This is a textbook intended for undergraduate liberal arts mathematics courses that should be especially interesting to fine arts majors.
The mathematical content revolves around two subjects: mathematical perspective and fractal geometry. The “bricks-and-mortar” topics include 2d and 3d coordinates (Ch 1), similarity (Ch 2), central and inscribed angles (Ch 5), existence of the orthocenter (Ch 6), self-similarity (Ch 8), and exponentials and logarithms (Ch 9). On these, the authors build an edifice of perspective projection (Ch 1–7), with a spacious attic of fractal geometry (Ch 8–9).
Perspective projection is covered gently and at considerable length. One-, two-, and three-point perspective drawings are treated in separate chapters and extend to anamorphic art (Ch 7) and paintings where a sphere replaces the picture plane (Ch 6).
The treatment of perspective is rather unique. The authors derive all the standard formulas in Chapter 2, but then in Chapter 4 — independently — discuss tools for depicting a sequence of congruent rectangles in a perspective view. This is clearly designed with student artists in mind. The techniques discussed in chapter 4 are useful when painting long fences, electric poles on the side of a road, extended sidewalks, railroads and such. In addition, the book not only shows how to draw, but also how to view perspective paintings. This is quite uncommon. I do not believe I had come across anything similar before.
The key is an observation that the viewpoint of a drawing that includes two vanishing points due to two perpendicular directions lies on a semircircle with a diameter joining the two vanishing points in the plane perpendicular to the picture plane (Ch 5). A practical construction of the best viewing distance and the viewpoint for a two-point perspective depends on identifying two pairs of vanishing points and finding the intersection of the corresponding semicirles. This works perfectly for the illustrations provided in the book and for several perspective paintings I found in my home library. For a one-point perspective the construction is even simpler; for a three-point perspective an engaging discussion leads to the question of the intersection of three spheres and the existence of the orthocenter.

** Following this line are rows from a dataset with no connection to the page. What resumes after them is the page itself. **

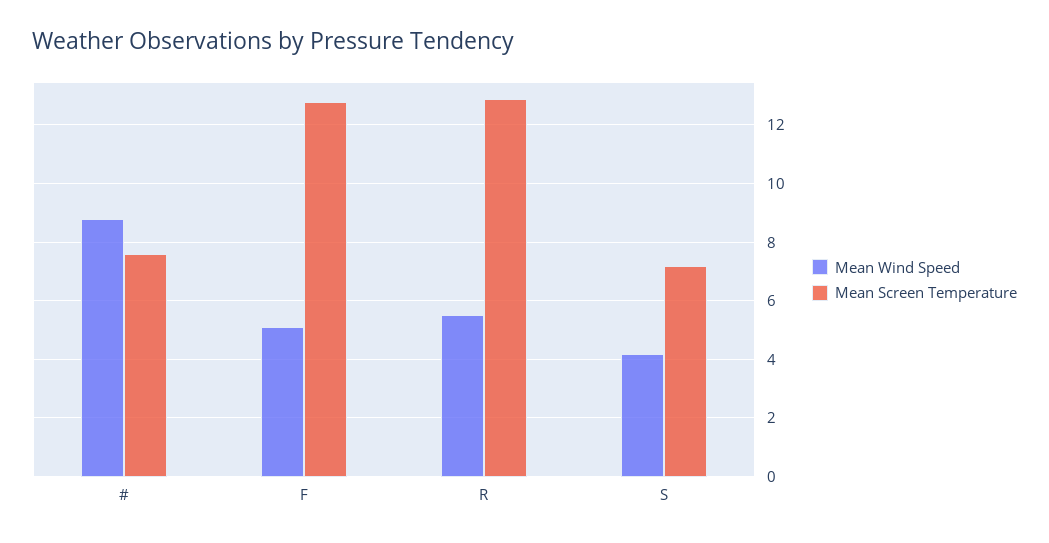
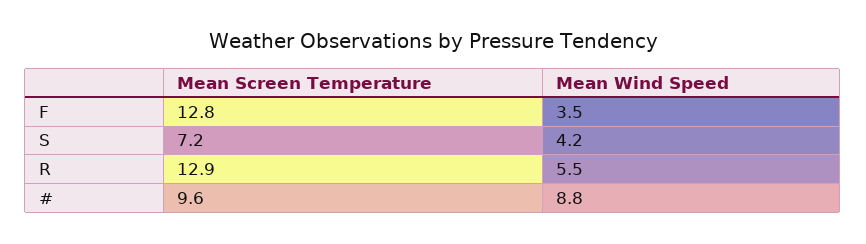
Mean Screen Temperature, #: 7.5 -> 9.6
Mean Wind Speed, F: 5 -> 3.5

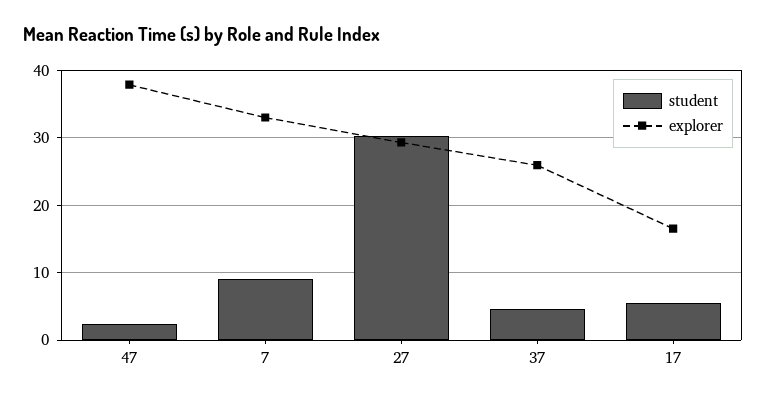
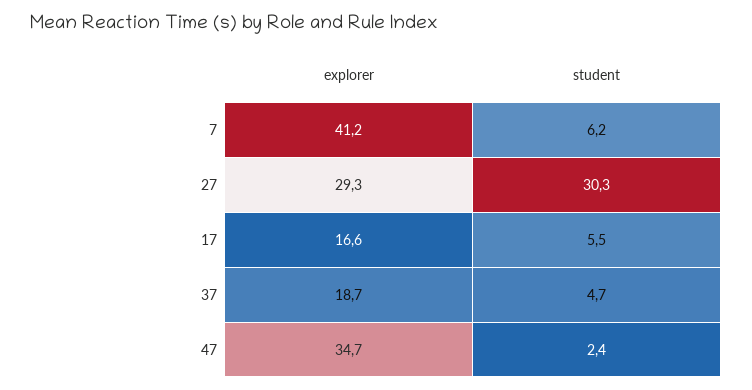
explorer, 47: 38 -> 34.7
student, 7: 9 -> 6.2
explorer, 7: 33 -> 41.2
explorer, 37: 26 -> 18.7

Fractal geometry is introduced in Chapter 8 with make-believe photographs that convincingly illustrate the idea of many natural objects looking the same regardless of their size. That’s a beautiful introduction to self-similarity. Self-similarity is pursued with several examples and, towards the end of the chapter, is shown to arise via function iteration. The central topic of the last chapter is fractal dimension, which is introduced as a means of measuring the size of a fractal. A a review of exponents and logarithms is included, making the material self-contained. The chapter draws attention to the photographs of Ansel Adams, which juxtapose fractal mountain ridge skylines with smooth river curves.
The textbook contains a wide variety of classroom-tested activities and problems and a good deal of pedagogical and learning opportunities for instructors and students. Each chapter ends with a list of exercises; solutions to some of the exercises are collected at the end of the book.
Last but not least, the book features a series of essays by contemporary artists written especially for the book. These fine artists — among which several are professional mathematicians and scientists — examine how mathematics influences their art. The essays are accompanied by images of their work. There are also several color inserts.
The book goes a long way trying to convey to its audience — through both theory and practice — professional techniques that could not fail but empower students to make accurate, sophisticated drawings. The book presents an elegant fusion of mathematical ideas and practical aspects of fine art.
Alex Bogomolny is a freelance mathematician and educational web developer. He regularly works on his website Interactive Mathematics Miscellany and Puzzles and blogs at Cut The Knot Math.